New insect pestering people and plants in Willamette Valley

gardening image
Although the ash whitefly showed up in Oregon in 2014, its population increased exponentially this year. Photo by Robin Rosetta.
Last Updated: 
October 16, 2015

CORVALLIS – Clouds of small white-winged insects flying around homes, gardens and even parking lots up and down the Willamette Valley have the public more than a little annoyed.

“The ash whitefly, which was first detected last year, is becoming quite noticeable for most of us, particularly in the metro area, because they’re floating around in high numbers,” said Robin Rosetta, an entomologist with Oregon State University’s Extension Service.
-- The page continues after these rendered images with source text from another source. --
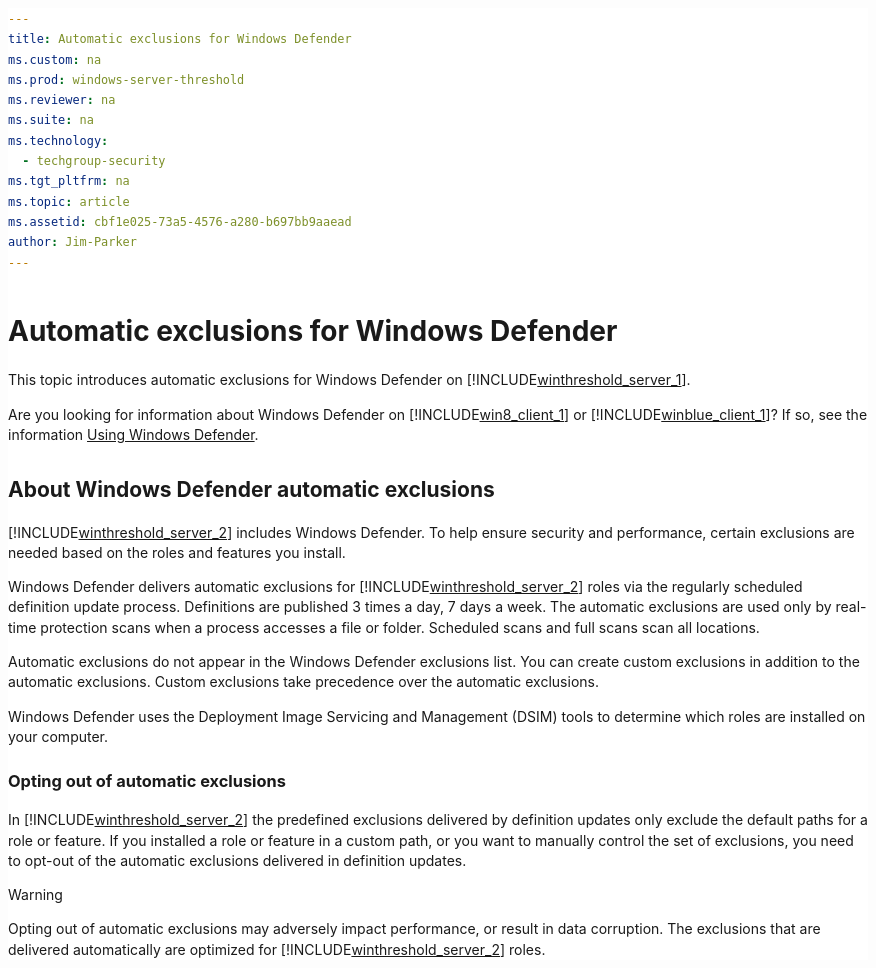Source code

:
 ```yaml
---
title: Automatic exclusions for Windows Defender
ms.custom: na
ms.prod: windows-server-threshold
ms.reviewer: na
ms.suite: na
ms.technology: 
  - techgroup-security
ms.tgt_pltfrm: na
ms.topic: article
ms.assetid: cbf1e025-73a5-4576-a280-b697bb9aaead
author: Jim-Parker
---
```

# Automatic exclusions for Windows Defender
This topic introduces automatic exclusions for Windows Defender on [!INCLUDE[winthreshold_server_1](../Token/winthreshold_server_1_md.md)].  
  
Are you looking for information about Windows Defender on [!INCLUDE[win8_client_1](../Token/win8_client_1_md.md)] or [!INCLUDE[winblue_client_1](../Token/winblue_client_1_md.md)]? If so, see the information [Using Windows Defender](http://windows.microsoft.com/windows/using-defender).  
  
## About Windows Defender automatic exclusions  
[!INCLUDE[winthreshold_server_2](../Token/winthreshold_server_2_md.md)] includes Windows Defender. To help ensure security and performance, certain exclusions are needed based on the roles and features you install.  
  
Windows Defender delivers automatic exclusions for [!INCLUDE[winthreshold_server_2](../Token/winthreshold_server_2_md.md)] roles via the regularly scheduled definition update process. Definitions are published 3 times a day, 7 days a week. The automatic exclusions are used only by real\-time protection scans when a process accesses a file or folder. Scheduled scans and full scans scan all locations.  
  
Automatic exclusions do not appear in the Windows Defender exclusions list. You can create custom exclusions in addition to the automatic exclusions. Custom exclusions take precedence over the automatic exclusions.  
  
Windows Defender uses the Deployment Image Servicing and Management \(DSIM\) tools to determine which roles are installed on your computer.  
  
### Opting out of automatic exclusions  
In [!INCLUDE[winthreshold_server_2](../Token/winthreshold_server_2_md.md)] the predefined exclusions delivered by definition updates only exclude the default paths for a role or feature. If you installed a role or feature in a custom path, or you want to manually control the set of exclusions, you need to opt\-out of the automatic exclusions delivered in definition updates.  
  
> [!WARNING]  
> Opting out of automatic exclusions may adversely impact performance, or result in data corruption. The exclusions that are delivered automatically are optimized for [!INCLUDE[winthreshold_server_2](../Token/winthreshold_server_2_md.md)] roles.  
  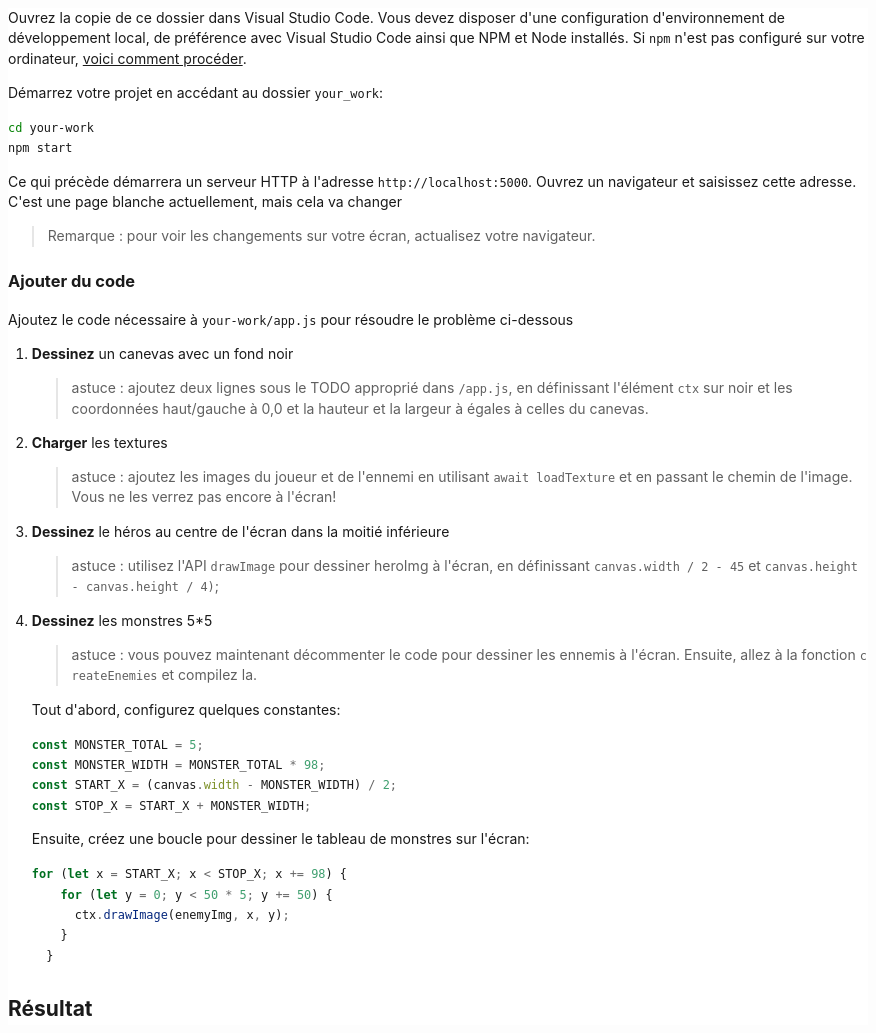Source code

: Ouvrez la copie de ce dossier dans Visual Studio Code. Vous devez disposer d'une configuration d'environnement de développement local, de préférence avec Visual Studio Code ainsi que NPM et Node installés. Si `npm` n'est pas configuré sur votre ordinateur, [voici comment procéder](https://www.npmjs.com/get-npm).

Démarrez votre projet en accédant au dossier `your_work`:

```bash
cd your-work
npm start
```

Ce qui précède démarrera un serveur HTTP à l'adresse `http://localhost:5000`. Ouvrez un navigateur et saisissez cette adresse. C'est une page blanche actuellement, mais cela va changer

> Remarque : pour voir les changements sur votre écran, actualisez votre navigateur.

### Ajouter du code

Ajoutez le code nécessaire à `your-work/app.js` pour résoudre le problème ci-dessous

1. **Dessinez** un canevas avec un fond noir
   > astuce : ajoutez deux lignes sous le TODO approprié dans `/app.js`, en définissant l'élément `ctx` sur noir et les coordonnées haut/gauche à 0,0 et la hauteur et la largeur à égales à celles du canevas.
2. **Charger** les textures
   > astuce : ajoutez les images du joueur et de l'ennemi en utilisant `await loadTexture` et en passant le chemin de l'image. Vous ne les verrez pas encore à l'écran!
3. **Dessinez** le héros au centre de l'écran dans la moitié inférieure
   > astuce : utilisez l'API `drawImage` pour dessiner heroImg à l'écran, en définissant `canvas.width / 2 - 45` et `canvas.height - canvas.height / 4)`;
4. **Dessinez** les monstres 5*5
   > astuce : vous pouvez maintenant décommenter le code pour dessiner les ennemis à l'écran. Ensuite, allez à la fonction `createEnemies` et compilez la.

   Tout d'abord, configurez quelques constantes:

    ```javascript
    const MONSTER_TOTAL = 5;
    const MONSTER_WIDTH = MONSTER_TOTAL * 98;
    const START_X = (canvas.width - MONSTER_WIDTH) / 2;
    const STOP_X = START_X + MONSTER_WIDTH;
    ```

    Ensuite, créez une boucle pour dessiner le tableau de monstres sur l'écran:

    ```javascript
    for (let x = START_X; x < STOP_X; x += 98) {
        for (let y = 0; y < 50 * 5; y += 50) {
          ctx.drawImage(enemyImg, x, y);
        }
      }
    ```

## Résultat
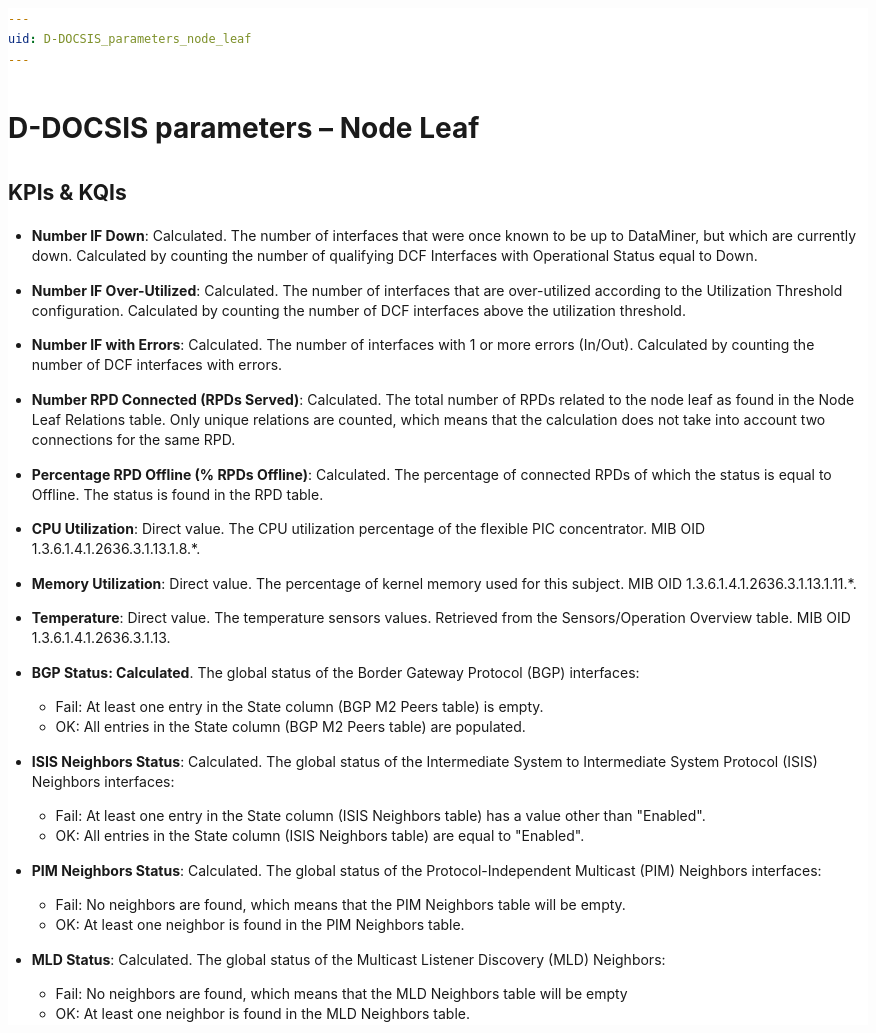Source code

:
 ```yaml
---
uid: D-DOCSIS_parameters_node_leaf
---
```


# D-DOCSIS parameters – Node Leaf

## KPIs & KQIs

- **Number IF Down**: Calculated. The number of interfaces that were once known to be up to DataMiner, but which are currently down. Calculated by counting the number of qualifying DCF Interfaces with Operational Status equal to Down.
- **Number IF Over-Utilized**: Calculated. The number of interfaces that are over-utilized according to the Utilization Threshold configuration. Calculated by counting the number of DCF interfaces above the utilization threshold.
- **Number IF with Errors**: Calculated. The number of interfaces with 1 or more errors (In/Out). Calculated by counting the number of DCF interfaces with errors.
- **Number RPD Connected (RPDs Served)**: Calculated. The total number of RPDs related to the node leaf as found in the Node Leaf Relations table. Only unique relations are counted, which means that the calculation does not take into account two connections for the same RPD.
- **Percentage RPD Offline (% RPDs Offline)**: Calculated. The percentage of connected RPDs of which the status is equal to Offline. The status is found in the RPD table.
- **CPU Utilization**: Direct value. The CPU utilization percentage of the flexible PIC concentrator. MIB OID 1.3.6.1.4.1.2636.3.1.13.1.8.*.
- **Memory Utilization**: Direct value. The percentage of kernel memory used for this subject. MIB OID 1.3.6.1.4.1.2636.3.1.13.1.11.*.
- **Temperature**: Direct value. The temperature sensors values. Retrieved from the Sensors/Operation Overview table. MIB OID 1.3.6.1.4.1.2636.3.1.13.
- **BGP Status: Calculated**. The global status of the Border Gateway Protocol (BGP) interfaces:

  - Fail: At least one entry in the State column (BGP M2 Peers table) is empty.
  - OK: All entries in the State column (BGP M2 Peers table) are populated.

- **ISIS Neighbors Status**: Calculated. The global status of the Intermediate System to Intermediate System Protocol (ISIS) Neighbors interfaces:

  - Fail: At least one entry in the State column (ISIS Neighbors table) has a value other than "Enabled".
  - OK: All entries in the State column (ISIS Neighbors table) are equal to "Enabled".

- **PIM Neighbors Status**: Calculated. The global status of the Protocol-Independent Multicast (PIM) Neighbors interfaces:

  - Fail: No neighbors are found, which means that the PIM Neighbors table will be empty.
  - OK: At least one neighbor is found in the PIM Neighbors table.

- **MLD Status**: Calculated. The global status of the Multicast Listener Discovery (MLD) Neighbors:

  - Fail: No neighbors are found, which means that the MLD Neighbors table will be empty
  - OK: At least one neighbor is found in the MLD Neighbors table.
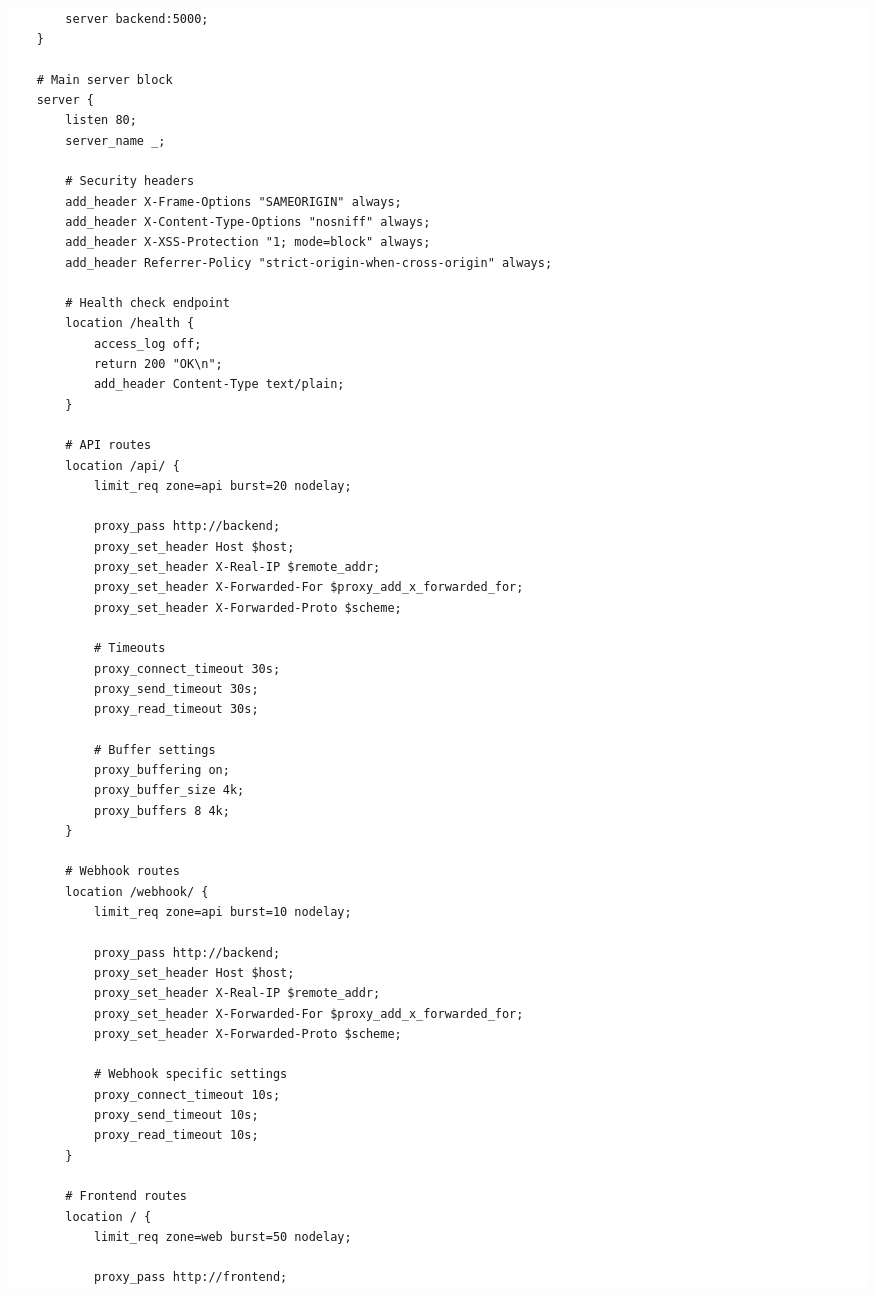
 ```properties
        server backend:5000;
    }

    # Main server block
    server {
        listen 80;
        server_name _;

        # Security headers
        add_header X-Frame-Options "SAMEORIGIN" always;
        add_header X-Content-Type-Options "nosniff" always;
        add_header X-XSS-Protection "1; mode=block" always;
        add_header Referrer-Policy "strict-origin-when-cross-origin" always;

        # Health check endpoint
        location /health {
            access_log off;
            return 200 "OK\n";
            add_header Content-Type text/plain;
        }

        # API routes
        location /api/ {
            limit_req zone=api burst=20 nodelay;
            
            proxy_pass http://backend;
            proxy_set_header Host $host;
            proxy_set_header X-Real-IP $remote_addr;
            proxy_set_header X-Forwarded-For $proxy_add_x_forwarded_for;
            proxy_set_header X-Forwarded-Proto $scheme;
            
            # Timeouts
            proxy_connect_timeout 30s;
            proxy_send_timeout 30s;
            proxy_read_timeout 30s;
            
            # Buffer settings
            proxy_buffering on;
            proxy_buffer_size 4k;
            proxy_buffers 8 4k;
        }

        # Webhook routes
        location /webhook/ {
            limit_req zone=api burst=10 nodelay;
            
            proxy_pass http://backend;
            proxy_set_header Host $host;
            proxy_set_header X-Real-IP $remote_addr;
            proxy_set_header X-Forwarded-For $proxy_add_x_forwarded_for;
            proxy_set_header X-Forwarded-Proto $scheme;
            
            # Webhook specific settings
            proxy_connect_timeout 10s;
            proxy_send_timeout 10s;
            proxy_read_timeout 10s;
        }

        # Frontend routes
        location / {
            limit_req zone=web burst=50 nodelay;
            
            proxy_pass http://frontend;
```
“Many are familiar with whiteflies, but this is a new one. How impactful it will be is yet to be seen.”

So far, limited plant damage has been detected in Oregon, according to Rosetta, though the ash whitefly (Siphoninus phillyeae) can cause curled or stunted leaves and, in some cases, defoliation. The sap-sucking insect has a long list of plants it prefers. In California, where it showed up in 1988 and has largely disappeared due to an introduced parasitic wasp, there were about 40 host plants. In Oregon, they’ve been seen on Oregon ash, ornamental pear, hawthorn and flowering quince.

Other plants such as boxwood, barberry, rhododendrons and azaleas appear to attract the insect, but it doesn’t seem to be reproducing on these plants. More likely the whiteflies are moving them for winter protection.

Comments and questions about the aggravating insect are trending on social media and lighting up the hotlines of Extension’s Master Gardeners.

“There are a lot of calls,” said Margaret Bayne, administrative specialist for the Master Gardener program in the Portland metro area. “We’re telling people not to worry and to wait for OSU and the Oregon Department of Agriculture to monitor it and make recommendations.”

In addition to the large number of whiteflies floating around, people will begin to notice they secrete a substance similar to the honeydew produced by aphids.

“It’s a sticky goo that can rain down on sidewalks and cars and be a real nuisance for people,” Rosetta said. “That will be what pushes people to ask about pesticides.”

Chemicals won’t have much of an effect, however, because the plants get re-infested so quickly.

“In one or two weeks it will look like you haven’t sprayed at all,” she said. “I don’t recommend spraying at this point. The plants like ash and ornamental pear where we’re seeing multiple life stages are all deciduous and the leaves will fall soon.”

Until more monitoring is done, recommendations are sparse. Using sticky traps may help, as well as raking up infested leaves.

In California, the population of ash whitefly declined by 99 percent within two years after the introduction of a parasitic wasp that is a natural predator, Rosetta said. She and officials at the Oregon Department of Agriculture hope the wasp will show up in Oregon on its own, or that they can get regulations in place in the next two to three years to import the insect.

“Bio-control is a pretty cool thing,” Rosetta said. “We have to be patient in the meantime. So sit tight.”

Though other whiteflies are common in Oregon, including the ubiquitous greenhouse type, the juvenile ash whitefly is distinctive. The tiny eggs, which are laid on the underside of leaves, are pale yellow and hatch into nymphs that are almost translucent at first and then more opaque as they become covered in tufts of white wax, according to Rosetta. They develop into brown, egg-shaped young insects – called pupae – that can cause injury to the plant by sucking out its sap. 

As temperatures drop, the insects will become sluggish in their reproduction and activity and will largely disappear from sight with freezing weather. In spring, the whiteflies start multiplying more quickly and by late summer and fall numbers are high. How many are around next year depends on winter temperatures. A mild winter could mean even more next season.